BRIEF:
Repeat precisely the span of lines below that opens with the line containing "221 71 97.0" and closes with the line containing "139 47 48.2", both included.

Items from a dataset
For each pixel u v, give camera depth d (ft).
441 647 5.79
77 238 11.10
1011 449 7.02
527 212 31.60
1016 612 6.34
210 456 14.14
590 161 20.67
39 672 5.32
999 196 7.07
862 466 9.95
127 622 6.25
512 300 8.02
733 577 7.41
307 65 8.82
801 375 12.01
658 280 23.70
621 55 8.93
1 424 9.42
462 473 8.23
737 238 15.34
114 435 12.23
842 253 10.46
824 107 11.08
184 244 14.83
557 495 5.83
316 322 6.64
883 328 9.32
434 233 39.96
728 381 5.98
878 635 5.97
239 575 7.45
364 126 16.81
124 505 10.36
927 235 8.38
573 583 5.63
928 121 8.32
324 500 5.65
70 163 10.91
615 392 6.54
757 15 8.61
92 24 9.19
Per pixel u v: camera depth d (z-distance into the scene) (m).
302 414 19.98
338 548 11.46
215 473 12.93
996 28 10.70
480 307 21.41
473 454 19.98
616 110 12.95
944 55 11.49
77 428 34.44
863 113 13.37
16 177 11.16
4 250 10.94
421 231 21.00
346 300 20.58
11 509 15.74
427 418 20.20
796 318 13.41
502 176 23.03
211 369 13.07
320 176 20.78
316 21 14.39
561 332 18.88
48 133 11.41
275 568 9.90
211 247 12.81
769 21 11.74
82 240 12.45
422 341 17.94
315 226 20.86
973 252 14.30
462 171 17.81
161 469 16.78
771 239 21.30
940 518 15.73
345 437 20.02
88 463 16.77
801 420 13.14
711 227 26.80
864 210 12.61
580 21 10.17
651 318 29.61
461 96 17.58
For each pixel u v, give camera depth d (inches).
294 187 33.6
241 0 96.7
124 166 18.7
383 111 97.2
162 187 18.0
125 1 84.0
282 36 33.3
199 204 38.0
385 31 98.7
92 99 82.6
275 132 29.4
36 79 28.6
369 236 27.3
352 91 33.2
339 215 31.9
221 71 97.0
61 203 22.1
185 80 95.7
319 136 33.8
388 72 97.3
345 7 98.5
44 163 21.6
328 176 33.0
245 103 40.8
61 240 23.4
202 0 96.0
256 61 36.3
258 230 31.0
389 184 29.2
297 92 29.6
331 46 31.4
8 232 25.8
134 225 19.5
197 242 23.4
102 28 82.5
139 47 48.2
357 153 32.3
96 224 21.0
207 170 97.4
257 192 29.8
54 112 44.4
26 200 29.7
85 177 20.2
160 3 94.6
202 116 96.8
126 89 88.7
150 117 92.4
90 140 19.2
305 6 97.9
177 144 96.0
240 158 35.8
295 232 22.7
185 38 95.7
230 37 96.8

PROBLEM SOLUTION:
221 71 97.0
61 203 22.1
185 80 95.7
319 136 33.8
388 72 97.3
345 7 98.5
44 163 21.6
328 176 33.0
245 103 40.8
61 240 23.4
202 0 96.0
256 61 36.3
258 230 31.0
389 184 29.2
297 92 29.6
331 46 31.4
8 232 25.8
134 225 19.5
197 242 23.4
102 28 82.5
139 47 48.2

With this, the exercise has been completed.